Une triste nouvelle
J’ai de la visite. Un homme, celui de la photo. Quel est son nom déjà ?
Discrètement, je regarde dans mon dos. Edouard. Ah oui, je m’en souviens maintenant. Edouard. Il s’avance vers moi, se baisse, me prend dans ses bras. Que se passe-t-il ?
Il murmure :
« Je suis désolé, Edmond. J’ai tout fait pour l’en empêcher, mais c’était trop tard. Elle ne m’a rien dit, elle... elle est partie de son côté, sans un mot. La police m’a appelé, j’étais à l’usine. Elle m’a dit… avoir découvert son corps sur le bord de la route. Je suis désolé, Edmond. Je suis désolé de voir que vous oubliez ce qui compte le plus à vos yeux. Mariette.. Mariette est morte, Edmond. »
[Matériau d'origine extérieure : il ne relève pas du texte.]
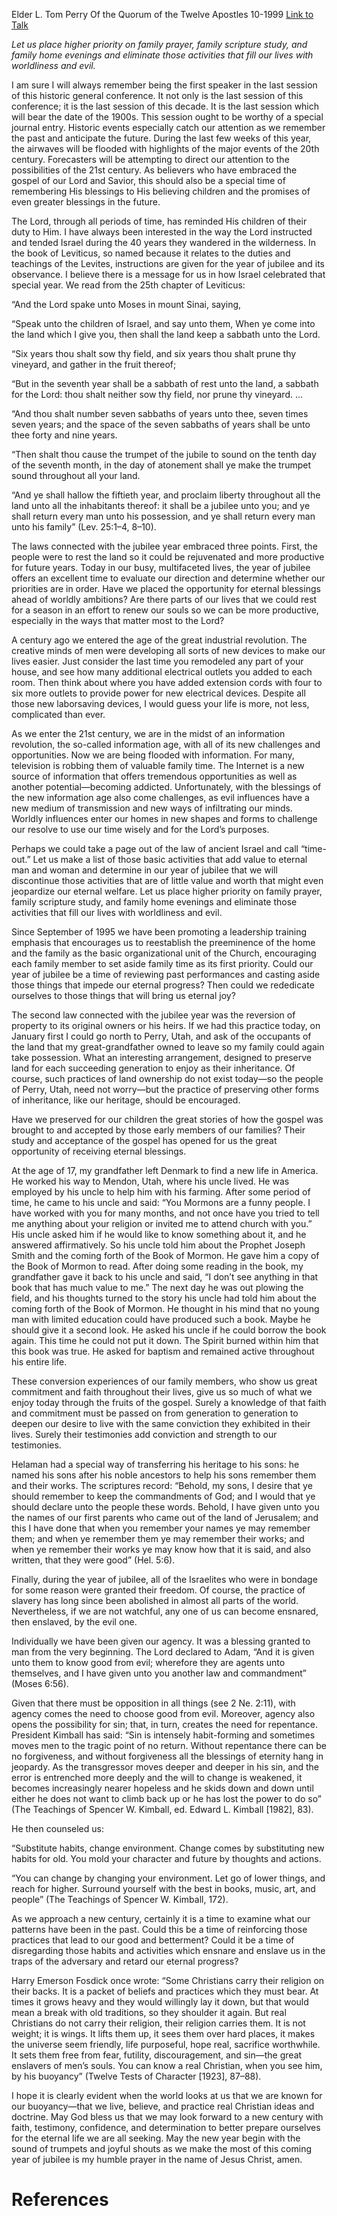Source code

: Elder L. Tom Perry
Of the Quorum of the Twelve Apostles
10-1999
[Link to Talk](https://www.churchofjesuschrist.org/study/general-conference/1999/10/a-year-of-jubilee?lang=eng)

_Let us place higher priority on family prayer, family scripture study, and family home evenings and eliminate those activities that fill our lives with worldliness and evil._

I am sure I will always remember being the first speaker in the last session of this historic general conference. It not only is the last session of this conference; it is the last session of this decade. It is the last session which will bear the date of the 1900s. This session ought to be worthy of a special journal entry. Historic events especially catch our attention as we remember the past and anticipate the future. During the last few weeks of this year, the airwaves will be flooded with highlights of the major events of the 20th century. Forecasters will be attempting to direct our attention to the possibilities of the 21st century. As believers who have embraced the gospel of our Lord and Savior, this should also be a special time of remembering His blessings to His believing children and the promises of even greater blessings in the future.

The Lord, through all periods of time, has reminded His children of their duty to Him. I have always been interested in the way the Lord instructed and tended Israel during the 40 years they wandered in the wilderness. In the book of Leviticus, so named because it relates to the duties and teachings of the Levites, instructions are given for the year of jubilee and its observance. I believe there is a message for us in how Israel celebrated that special year. We read from the 25th chapter of Leviticus:

“And the Lord spake unto Moses in mount Sinai, saying,

“Speak unto the children of Israel, and say unto them, When ye come into the land which I give you, then shall the land keep a sabbath unto the Lord.

“Six years thou shalt sow thy field, and six years thou shalt prune thy vineyard, and gather in the fruit thereof;

“But in the seventh year shall be a sabbath of rest unto the land, a sabbath for the Lord: thou shalt neither sow thy field, nor prune thy vineyard. …

“And thou shalt number seven sabbaths of years unto thee, seven times seven years; and the space of the seven sabbaths of years shall be unto thee forty and nine years.

“Then shalt thou cause the trumpet of the jubile to sound on the tenth day of the seventh month, in the day of atonement shall ye make the trumpet sound throughout all your land.

“And ye shall hallow the fiftieth year, and proclaim liberty throughout all the land unto all the inhabitants thereof: it shall be a jubilee unto you; and ye shall return every man unto his possession, and ye shall return every man unto his family” (Lev. 25:1–4, 8–10).

The laws connected with the jubilee year embraced three points. First, the people were to rest the land so it could be rejuvenated and more productive for future years. Today in our busy, multifaceted lives, the year of jubilee offers an excellent time to evaluate our direction and determine whether our priorities are in order. Have we placed the opportunity for eternal blessings ahead of worldly ambitions? Are there parts of our lives that we could rest for a season in an effort to renew our souls so we can be more productive, especially in the ways that matter most to the Lord?

A century ago we entered the age of the great industrial revolution. The creative minds of men were developing all sorts of new devices to make our lives easier. Just consider the last time you remodeled any part of your house, and see how many additional electrical outlets you added to each room. Then think about where you have added extension cords with four to six more outlets to provide power for new electrical devices. Despite all those new laborsaving devices, I would guess your life is more, not less, complicated than ever.

As we enter the 21st century, we are in the midst of an information revolution, the so-called information age, with all of its new challenges and opportunities. Now we are being flooded with information. For many, television is robbing them of valuable family time. The Internet is a new source of information that offers tremendous opportunities as well as another potential—becoming addicted. Unfortunately, with the blessings of the new information age also come challenges, as evil influences have a new medium of transmission and new ways of infiltrating our minds. Worldly influences enter our homes in new shapes and forms to challenge our resolve to use our time wisely and for the Lord’s purposes.

Perhaps we could take a page out of the law of ancient Israel and call “time-out.” Let us make a list of those basic activities that add value to eternal man and woman and determine in our year of jubilee that we will discontinue those activities that are of little value and worth that might even jeopardize our eternal welfare. Let us place higher priority on family prayer, family scripture study, and family home evenings and eliminate those activities that fill our lives with worldliness and evil.

Since September of 1995 we have been promoting a leadership training emphasis that encourages us to reestablish the preeminence of the home and the family as the basic organizational unit of the Church, encouraging each family member to set aside family time as its first priority. Could our year of jubilee be a time of reviewing past performances and casting aside those things that impede our eternal progress? Then could we rededicate ourselves to those things that will bring us eternal joy?

The second law connected with the jubilee year was the reversion of property to its original owners or his heirs. If we had this practice today, on January first I could go north to Perry, Utah, and ask of the occupants of the land that my great-grandfather owned to leave so my family could again take possession. What an interesting arrangement, designed to preserve land for each succeeding generation to enjoy as their inheritance. Of course, such practices of land ownership do not exist today—so the people of Perry, Utah, need not worry—but the practice of preserving other forms of inheritance, like our heritage, should be encouraged.

Have we preserved for our children the great stories of how the gospel was brought to and accepted by those early members of our families? Their study and acceptance of the gospel has opened for us the great opportunity of receiving eternal blessings.

At the age of 17, my grandfather left Denmark to find a new life in America. He worked his way to Mendon, Utah, where his uncle lived. He was employed by his uncle to help him with his farming. After some period of time, he came to his uncle and said: “You Mormons are a funny people. I have worked with you for many months, and not once have you tried to tell me anything about your religion or invited me to attend church with you.” His uncle asked him if he would like to know something about it, and he answered affirmatively. So his uncle told him about the Prophet Joseph Smith and the coming forth of the Book of Mormon. He gave him a copy of the Book of Mormon to read. After doing some reading in the book, my grandfather gave it back to his uncle and said, “I don’t see anything in that book that has much value to me.” The next day he was out plowing the field, and his thoughts turned to the story his uncle had told him about the coming forth of the Book of Mormon. He thought in his mind that no young man with limited education could have produced such a book. Maybe he should give it a second look. He asked his uncle if he could borrow the book again. This time he could not put it down. The Spirit burned within him that this book was true. He asked for baptism and remained active throughout his entire life.

These conversion experiences of our family members, who show us great commitment and faith throughout their lives, give us so much of what we enjoy today through the fruits of the gospel. Surely a knowledge of that faith and commitment must be passed on from generation to generation to deepen our desire to live with the same conviction they exhibited in their lives. Surely their testimonies add conviction and strength to our testimonies.

Helaman had a special way of transferring his heritage to his sons: he named his sons after his noble ancestors to help his sons remember them and their works. The scriptures record: “Behold, my sons, I desire that ye should remember to keep the commandments of God; and I would that ye should declare unto the people these words. Behold, I have given unto you the names of our first parents who came out of the land of Jerusalem; and this I have done that when you remember your names ye may remember them; and when ye remember them ye may remember their works; and when ye remember their works ye may know how that it is said, and also written, that they were good” (Hel. 5:6).

Finally, during the year of jubilee, all of the Israelites who were in bondage for some reason were granted their freedom. Of course, the practice of slavery has long since been abolished in almost all parts of the world. Nevertheless, if we are not watchful, any one of us can become ensnared, then enslaved, by the evil one.

Individually we have been given our agency. It was a blessing granted to man from the very beginning. The Lord declared to Adam, “And it is given unto them to know good from evil; wherefore they are agents unto themselves, and I have given unto you another law and commandment” (Moses 6:56).

Given that there must be opposition in all things (see 2 Ne. 2:11), with agency comes the need to choose good from evil. Moreover, agency also opens the possibility for sin; that, in turn, creates the need for repentance. President Kimball has said: “Sin is intensely habit-forming and sometimes moves men to the tragic point of no return. Without repentance there can be no forgiveness, and without forgiveness all the blessings of eternity hang in jeopardy. As the transgressor moves deeper and deeper in his sin, and the error is entrenched more deeply and the will to change is weakened, it becomes increasingly nearer hopeless and he skids down and down until either he does not want to climb back up or he has lost the power to do so” (The Teachings of Spencer W. Kimball, ed. Edward L. Kimball [1982], 83).

He then counseled us:

“Substitute habits, change environment. Change comes by substituting new habits for old. You mold your character and future by thoughts and actions.

“You can change by changing your environment. Let go of lower things, and reach for higher. Surround yourself with the best in books, music, art, and people” (The Teachings of Spencer W. Kimball, 172).

As we approach a new century, certainly it is a time to examine what our patterns have been in the past. Could this be a time of reinforcing those practices that lead to our good and betterment? Could it be a time of disregarding those habits and activities which ensnare and enslave us in the traps of the adversary and retard our eternal progress?

Harry Emerson Fosdick once wrote: “Some Christians carry their religion on their backs. It is a packet of beliefs and practices which they must bear. At times it grows heavy and they would willingly lay it down, but that would mean a break with old traditions, so they shoulder it again. But real Christians do not carry their religion, their religion carries them. It is not weight; it is wings. It lifts them up, it sees them over hard places, it makes the universe seem friendly, life purposeful, hope real, sacrifice worthwhile. It sets them free from fear, futility, discouragement, and sin—the great enslavers of men’s souls. You can know a real Christian, when you see him, by his buoyancy” (Twelve Tests of Character [1923], 87–88).

I hope it is clearly evident when the world looks at us that we are known for our buoyancy—that we live, believe, and practice real Christian ideas and doctrine. May God bless us that we may look forward to a new century with faith, testimony, confidence, and determination to better prepare ourselves for the eternal life we are all seeking. May the new year begin with the sound of trumpets and joyful shouts as we make the most of this coming year of jubilee is my humble prayer in the name of Jesus Christ, amen.

# References
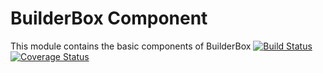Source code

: # BuilderBox Component
This module contains the basic components of BuilderBox
[![Build Status](https://travis-ci.org/ElMijo/builderbox-component.svg?branch=master)](https://travis-ci.org/ElMijo/builderbox-component) [![Coverage Status](https://coveralls.io/repos/github/ElMijo/builderbox-component/badge.svg?branch=master)](https://coveralls.io/github/ElMijo/builderbox-component?branch=master)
Je ne comprends pas. Mariette ? Mon regard glisse sur la photo. Mariette. C’est ma fille, et elle est morte. Que devrais-je ressentir ? Je sens alors, sans que je le commande, des larmes couler le long de mes joues pâles. Je pleure ? Pourquoi ? Mariette est ma fille, et je ne m’en souviens pourtant pas. Alors, pourquoi ?
« Mariette.. Mariette est ma fille ?
- Edmond, oh, Edmond, oui c’est votre fille, et elle est morte, partie !, Crie-t-il en pleurant.
- Je.. je l’ai perdue ? A jamais ?
- .. .. Oui..
- Mon dieu, mon dieu, mon dieu…! »
Je me rends compte à présent, je me rends compte que ma fille est morte. Je pleure, je crie, j’ai mal à la poitrine, une dame blanche entre en courant suivie d’une autre, m’appelle par mon nom, crie un ordre à d’autres dames en blanc. Qui sont-elles ? J’ai mal. J’ai mal, Edith, Mariette. Edouard m’allonge sur mon lit blanc, et compose un numéro des pleurs dans la voix.
Alors, comme ça, d’un coup, je me calme. Je regarde autour de moi, et je murmure, tout doucement, tout doucement :
« Je vais bien ».
Je le murmure, puis, je le dis, tout haut. Ils me regardent tous, les larmes aux yeux. J’en ai assez, des larmes. J’en ai plus qu’assez.
« Ca suffit. Ca suffit, Edouard, mesdames. Ma fille est morte, la passé est passé. J’ai mal, mais c’est normal. Je ne vais pas mourir. Je suis triste. N’ais-je pas le droit d’être triste ?? Je pleure, oui je pleure ma fille, oui c’est douloureux ! Mais on va avancer, et on va avancer ensemble ! Donc on va pleurer jusqu’à ce que la douleur soit partie ! Et après, on va sortir, respirer, et vivre ! »
...
L’un de mes rares moments de lucidité. Et tout de suite après, comme à chaque fois, je demande :
« Mais, dites-moi, qu’avez-vous ? Vous êtes tristes ? Que s’est-il passé ? Pourquoi.. Pourquoi je pleure ? »
Tout de suite après, à chaque fois, je retombe dans mon quotidien. Mon quotidien, c’est la maladie qui me fait oublier qui je suis et qui sont les personnes autour de moi. Mon quotidien, c’est l’oubli.
Je fais souvent des rêves dangereux. Dangereux, dans le sens où ma vie se retrouve à chaque fois en danger, où à chaque fois je meurs.
Cette nuit-là, cependant, je fais un autre rêve.
Je rêve qu’une jeune femme très jolie s’agenouille près de moi, prend mon visage entre ses jolies mains, et me dit :
« Papa, tu sais qui je suis ? Oui, tu le sais, tu l’as juste oublié. Je suis ta fille, je suis Mariette. Et je suis morte, car tu m’as rendue triste. Ce n’est pas de ta faute, bien sûr, mais je suis compliquée, tu le sais bien. Alors, comme je sais que tu vas tout oublier le lendemain, je veux te dire que je t’aime. Tu es mon père et tu le resteras toujours. Papa, adieu.. »
Et je me suis réveillé. Il était 5h du matin. J’avais tout oublié de Mariette, C’était comme si.. ce nom n’avait jamais existé dans ma vie. Et Edouard ne m’en a plus jamais reparlé, tout simplement car il n’est plus venu me voir. Je l’ai appris par les infirmières, qui m’ont dit qu’il était parti avec Elise dans une autre ville. Peu de temps après, j’avais aussi oublié qui ils étaient. Et le cadre, le cadre aux contours ternes gris, avait disparu de mon existence. J’étais seul.